§ **Required actions**:
- A) Please reproduce the passage of the CyberArk article that begins at the words "Punishment where punishment" and stops after "double-digit sales growth.".
- B) Render this sentence from the CyberArk article in Spanish: "Management said the lower growth in the second quarter was mainly due to delays in new deals being closed."

§ **Text for analysis**:
= = = = = = =

The cybersecurity industry has gone one way this year, but shares of CyberArk (NASDAQ: CYBR) have gone the other. The Israel-based security company's business has continued to grow, but lowered expectations sent many investors packing. After declines in the stock price, some might be thinking shares are now at a value.
Cybersecurity in flux
With the world becoming increasingly reliant on technology, securing information and systems has become a critical task. High-profile hacks have raised awareness of the issues and contributed to the growth of cybersecurity.
The industry is still young and undergoing rapid change, and CyberArk has an active role in that. The company focuses on keeping privileged insider information for organizations secure and has done quite well for itself. Since going public in late 2014, revenues have more than doubled, and the bottom line has nearly doubled twice.
Even so, the company is still a small player in the overall industry with a market cap at $1.45 billion as of this writing. Growth is still the goal, and CyberArk has been talking a lot about new automation services as of late. A new open-source version of its Conjur software was launched last month to help fast-moving development teams keep their projects secure throughout the workflow.
Punishment where punishment is due
CyberArk's stock got beaten down earlier this summer when management let investors know that second-quarter performance would fall short of guidance. The company had originally expected quarterly revenue of $61 million to $62 million, but on July 13 let investors know second-quarter revenue would be more like $57 million to $57.5 million. The stock dropped 16% the next day.
The Aug. 8 quarterly report showed revenue of $57.5 million, a 14% year-over-year increase, paired with earnings that fell 50% to $0.09 per share, mainly due to higher spending on sales and marketing.
While 14% revenue growth is no shabby report card, investors had grown accustomed to much higher double-digit sales growth.
Management said the lower growth in the second quarter was mainly due to delays in new deals being closed. The implication was that revenue expansion in the back half of the year will go higher again, with 17% to 18% being the guidance for the whole year.
Time Period | Year-Over-Year Revenue Increase |
---|---|
2015 | 56% |
2016 | 35% |
Q1 2017 | 26% |
Q2 2017 | 14% |
Expected Full-Year 2017 | 17% to 18% |
Data source: CyberArk.
Time to go shopping?
CyberArk may be slowing down dramatically on the top line, but that doesn't mean the stock isn't a buy. After share price declines, valuation metrics have gotten a little more reasonable.

= = = = = = =

§ **Excerpted data**:
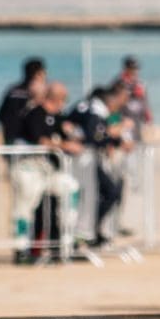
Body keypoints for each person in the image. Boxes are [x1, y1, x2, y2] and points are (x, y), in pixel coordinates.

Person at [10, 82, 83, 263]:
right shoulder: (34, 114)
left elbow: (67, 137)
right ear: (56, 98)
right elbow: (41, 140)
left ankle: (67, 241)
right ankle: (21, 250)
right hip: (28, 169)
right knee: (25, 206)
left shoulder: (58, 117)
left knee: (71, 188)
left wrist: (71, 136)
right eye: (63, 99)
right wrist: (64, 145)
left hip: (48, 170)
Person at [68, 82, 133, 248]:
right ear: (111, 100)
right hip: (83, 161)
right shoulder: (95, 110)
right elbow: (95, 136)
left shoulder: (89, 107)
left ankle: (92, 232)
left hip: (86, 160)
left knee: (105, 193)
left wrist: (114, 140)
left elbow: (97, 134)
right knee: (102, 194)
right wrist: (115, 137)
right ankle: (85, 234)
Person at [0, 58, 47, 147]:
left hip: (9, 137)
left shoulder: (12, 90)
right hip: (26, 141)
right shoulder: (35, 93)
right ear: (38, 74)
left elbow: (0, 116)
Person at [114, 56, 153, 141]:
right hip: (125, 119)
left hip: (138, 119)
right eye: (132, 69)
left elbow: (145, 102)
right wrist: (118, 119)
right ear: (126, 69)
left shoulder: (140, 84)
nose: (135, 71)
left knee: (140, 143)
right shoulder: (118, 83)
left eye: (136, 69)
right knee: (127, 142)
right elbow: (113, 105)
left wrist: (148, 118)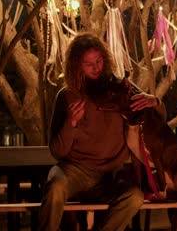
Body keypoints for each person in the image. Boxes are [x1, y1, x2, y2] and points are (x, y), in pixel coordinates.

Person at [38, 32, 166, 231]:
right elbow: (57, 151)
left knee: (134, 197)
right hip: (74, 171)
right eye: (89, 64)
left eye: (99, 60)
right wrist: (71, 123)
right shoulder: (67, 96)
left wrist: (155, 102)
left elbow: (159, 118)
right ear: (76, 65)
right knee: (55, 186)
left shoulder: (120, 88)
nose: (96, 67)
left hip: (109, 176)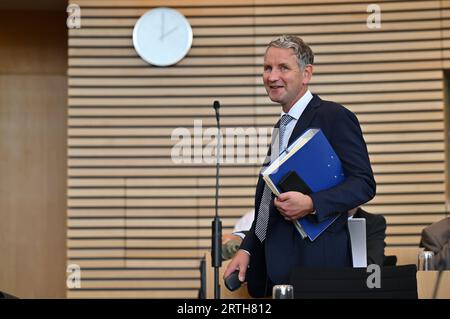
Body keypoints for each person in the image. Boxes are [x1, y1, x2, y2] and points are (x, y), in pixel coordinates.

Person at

= = = = = = =

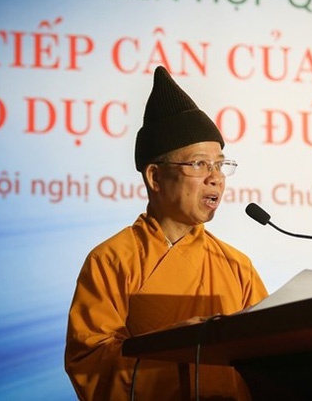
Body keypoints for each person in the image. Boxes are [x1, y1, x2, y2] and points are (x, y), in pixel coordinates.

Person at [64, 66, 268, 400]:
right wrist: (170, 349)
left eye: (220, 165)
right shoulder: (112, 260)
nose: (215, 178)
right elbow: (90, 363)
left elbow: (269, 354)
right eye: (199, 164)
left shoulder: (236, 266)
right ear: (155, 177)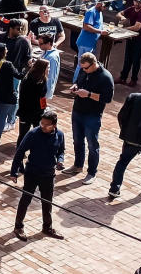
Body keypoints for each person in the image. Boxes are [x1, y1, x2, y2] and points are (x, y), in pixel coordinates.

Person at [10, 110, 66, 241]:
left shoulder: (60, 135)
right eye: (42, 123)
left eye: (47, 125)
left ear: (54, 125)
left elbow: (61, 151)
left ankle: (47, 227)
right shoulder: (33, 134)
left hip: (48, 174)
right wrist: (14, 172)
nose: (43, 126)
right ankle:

= = = = = = =

§ **Task-by-task solutions**:
- A)
Punishment where punishment is due
CyberArk's stock got beaten down earlier this summer when management let investors know that second-quarter performance would fall short of guidance. The company had originally expected quarterly revenue of $61 million to $62 million, but on July 13 let investors know second-quarter revenue would be more like $57 million to $57.5 million. The stock dropped 16% the next day.
The Aug. 8 quarterly report showed revenue of $57.5 million, a 14% year-over-year increase, paired with earnings that fell 50% to $0.09 per share, mainly due to higher spending on sales and marketing.
While 14% revenue growth is no shabby report card, investors had grown accustomed to much higher double-digit sales growth.

- B) La dirección dijo que el menor crecimiento del segundo trimestre se debió principalmente a retrasos en el cierre de nuevos acuerdos.